The seminar will run from 8:30 a.m. to 4:30 p.m. at the Fogelman Executive Center on the U of M campus. It will include a keynote address by a well-known and well-respected scholar of the history of the Delta, talks by other experts on the music, the culture, the demographic diversity, the landscape, and the “feel” of the Delta. A panel discussion and audience question-and-answer session will conclude the event.

Registration is limited to 100 persons; registration deadline is June 23. The registration fee is $50 ($25 for students). Registration information is available from the event's Web site: exlibris.memphis.edu/delta.

The keynote speaker will be Dr. James Cobb, University of Georgia professor and author of The Most Southern Place on Earth: The Mississippi Delta.
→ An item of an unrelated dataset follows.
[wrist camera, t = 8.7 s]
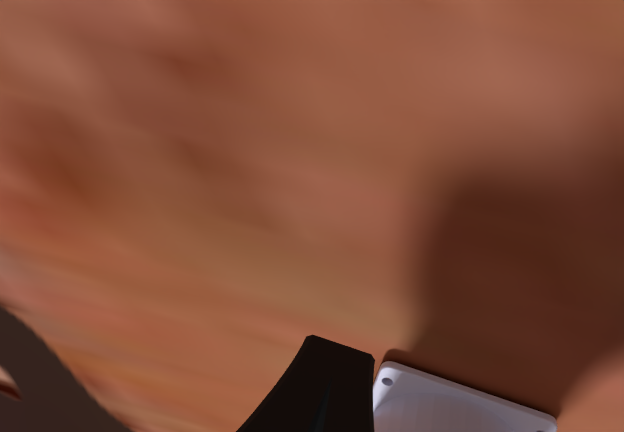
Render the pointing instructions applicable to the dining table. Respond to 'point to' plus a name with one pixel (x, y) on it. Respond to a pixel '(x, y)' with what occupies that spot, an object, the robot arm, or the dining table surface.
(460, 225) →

Cobb will discuss how the Delta, often considered isolated and removed from societal changes, actually reflects changes in the nation as a whole.

Other presenters will include Maude Schuyler Clay, a Delta resident who has captured her native landscape in critically acclaimed photographs; Unita Blackwell, the Delta sharecropper's daughter who became the Delta's – and Mississippi's – first black mayor; William Bearden, Rolling Fork, Miss., native and current Memphian whose books and documentary films focus on the history, culture, and mores of the Delta and the Mid-South; and University of Memphis music professor David Evans, an authority on the Delta's most famous export (other than cotton) – the blues.

Also speaking will be Howard Stovall, scion of a farming family whose ancestors first cleared virgin timber for their fields in the 1840s and now an authority on southern culture; and Paul Canonici, retired priest from Madison, Miss., just north of Jackson, biographer of the region's Italian settlers.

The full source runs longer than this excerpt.